Politics

Democrats fighting for relevance after Nov. 8th election

Democrats try to keep relevance

EL PASO, Texas - The election of Donald Trump dominated the headlines, but another big outcome of the election is the continued erosion of the Democratic Party's power across the country.

Republicans maintained control of both houses of Congress, and now control the legislature and governorships in more than half the states.

At the start of the Obama administration, things were much different. Democrats had huge majorities, and they also had the upper hand in the House or Representatives. Since 2008, the tide has gradually turned from blue to red.

"It is an exciting and fascinating moment because it is not politics as usual," said UTEP Political Science Professor Charles Boehmer, who said Democrats had been hoping to gain some ground this past election.

 

"There was a feeling at the national level that something needed to change," Boehmer said. Republicans extended their domination of governorships and state legislatures. "Democrats, everyone argued, we're possibly going to take back the Senate or at least make some ground in the House of Representatives," Boehmer added.

 

Instead, Republicans minimized losses in a year in which they had a lot of vulnerable seats, which has left local Democratic officials wondering about their party's future.
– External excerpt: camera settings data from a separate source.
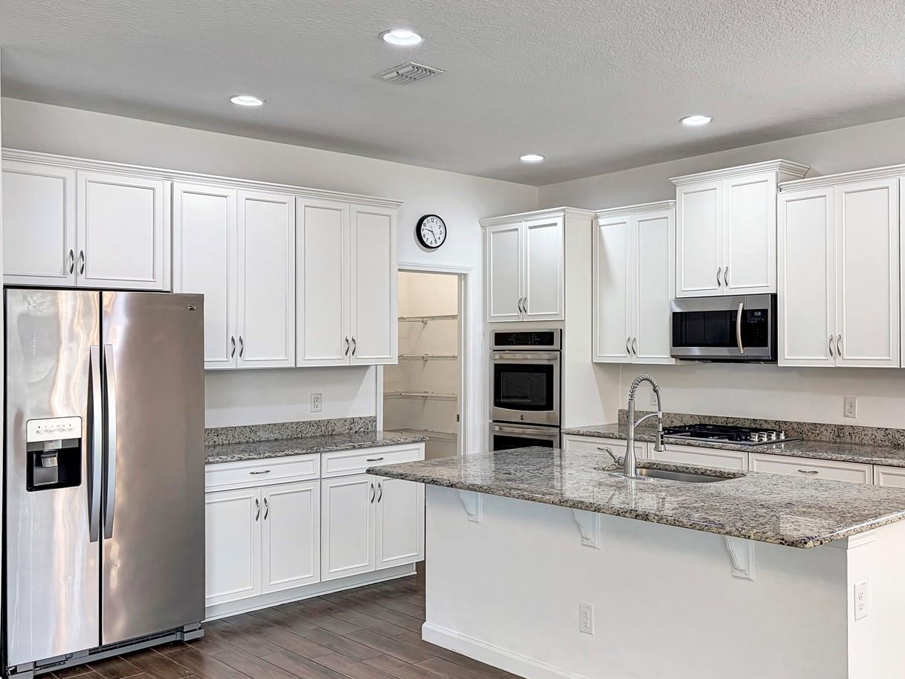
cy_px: 288
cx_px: 546
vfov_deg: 41.7
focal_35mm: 34
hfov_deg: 53.6
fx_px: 889
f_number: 1.6
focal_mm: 5.96
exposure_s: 1/165
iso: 125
"There is a little bit of anxiety of what the lack of imbalance could mean to public policy," said District 75 Rep. Mary Gonzalez.

Rep. Beto O'Rourke, (D) District 16, said Democrats must not lose sight of what they stand for. "I think we have to hold our ground and represent our interest and values." District 78 Rep. Joe Moody said. We need to make sure we can fight for what we can achieve."

One of the big questions about the next Congress is whether Republicans will continue the process Democrats began in 2013, of weakening the Senate's longstanding rules allowing the minority party to block legislation.

Boehmer says the Democrats needs to start thinking of their slate of candidates for the future and reconnecting with the middle class and working people, whom he believes they've lost over the years.